「生」は海の味わい、出合いは漁次第 相模湾のしらす
毎年春を迎えると、相模湾沿岸の港が活気づく。しらす漁が解禁となるからだ。釜揚げやちりめんじゃこでおなじみの魚だが、加工していない生のしらすの味わいは格別だ。海を丸ごと口にするような風味を堪能できる。
「うーん、まだ少ないなあ」。解禁間もない3月半ば、神奈川県平塚市沖で網を引き上げた漁師、杉山武さんの表情はしぶかった。バケツの底で体長2センチほどの半透明の魚がはねた。その貴重な獲物をひとつまみパクリ。かすかな甘みと苦み、潮の香りが舌の上に広がった。
しらすは九州から宮城県の太平洋沿岸を中心に広くとられる。神奈川県内では相模湾の沿岸一帯にしらす漁師が点在し、「湘南しらす」のブランド名で出荷している。杉山さんによると、短時間網をひく漁法で、船上で氷締めするので魚の傷みが少ないのが特徴という。
鮮度が落ちるのが早く、生食は基本的に水揚げした日に限られる。冷凍技術の発達で市場に出回るようになったものの、新鮮なものを入手するには港周辺の直売所や鮮魚店に行くのが一番だ。杉山さんが営む直売所「丸八丸」には「都内や埼玉から買いに来る人もいる」という。家庭ではショウガ醤油(しょうゆ)につけて白米の上に載せる食べ方が定番だ。
生しらすを提供する飲食店も増えてきた。店の前に海を望む「磯っぺ」(神奈川県平塚市)のメニューには生しらす丼や寿司に加え「生しらすそば」がある。冷たいそばの上に生しらすをたっぷり載せた。飯嶋豊社長によると「醤油でなくそばつゆを付ける人がいると聞いて考えた」とか。ショウガ醤油のほか、オリーブオイル、酢味噌の3種類を並べた「生しらす三味」での味比べも楽しい。

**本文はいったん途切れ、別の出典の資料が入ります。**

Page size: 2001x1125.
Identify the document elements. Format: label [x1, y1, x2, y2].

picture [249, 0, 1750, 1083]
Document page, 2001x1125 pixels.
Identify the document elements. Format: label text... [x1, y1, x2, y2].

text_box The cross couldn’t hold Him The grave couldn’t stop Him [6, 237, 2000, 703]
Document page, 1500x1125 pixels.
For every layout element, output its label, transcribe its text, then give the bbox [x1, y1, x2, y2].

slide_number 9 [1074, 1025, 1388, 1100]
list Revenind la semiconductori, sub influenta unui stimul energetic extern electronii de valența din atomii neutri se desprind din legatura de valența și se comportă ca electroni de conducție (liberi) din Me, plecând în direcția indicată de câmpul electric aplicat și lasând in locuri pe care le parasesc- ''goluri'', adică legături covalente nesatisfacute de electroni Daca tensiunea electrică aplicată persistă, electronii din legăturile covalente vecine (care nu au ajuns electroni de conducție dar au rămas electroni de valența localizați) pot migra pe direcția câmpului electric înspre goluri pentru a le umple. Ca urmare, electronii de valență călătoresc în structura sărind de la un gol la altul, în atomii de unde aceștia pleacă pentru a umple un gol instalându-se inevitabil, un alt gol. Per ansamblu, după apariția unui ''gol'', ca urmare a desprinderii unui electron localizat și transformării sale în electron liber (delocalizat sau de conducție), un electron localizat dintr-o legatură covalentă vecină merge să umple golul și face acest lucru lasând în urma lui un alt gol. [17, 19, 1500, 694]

イタリア料理店「アクアフィオーレ」(同)は生ハム巻きやペペロンチーノの主役に抜てきした。生ハム巻きをほお張ると、ハムの塩辛さとしらすの甘さが口の中で混然一体となった。「一番しらすのおいしさを感じられるように工夫した」。オーナーシェフ、梶山卓男さんの自信作だ。
海からあがったままの姿を丸ごと味わうシンプルな食材ゆえ、下処理や鮮度管理が味を左右する。短時間で洗い、よく水を切らないと、プリッとした食感が失われてしまうのだそうだ。
どの店もその日に入荷がなければ料理を提供しない。食べられるかどうかはしらすの気分と漁次第。そんな偶然性が、料理を前にした時の感動をいっそう高める。
しらすは透き通った仔(し)稚魚の総称で、食材としてはカタクチイワシ、マイワシ、ウルメイワシを指すのが一般的だ。相模湾では春の大型連休前後と秋に漁獲のピークがある。
神奈川県内の漁業者でつくる「しらす船曳網漁業連絡協議会」によると、釜揚げしらすが一般家庭の食卓に上るようになったのは、冷蔵庫が普及した高度経済成長期以降。同協議会は10年前、取れたてを船上でタレに漬け込んだ「沖漬け」を開発、県内の直売所などで販売している。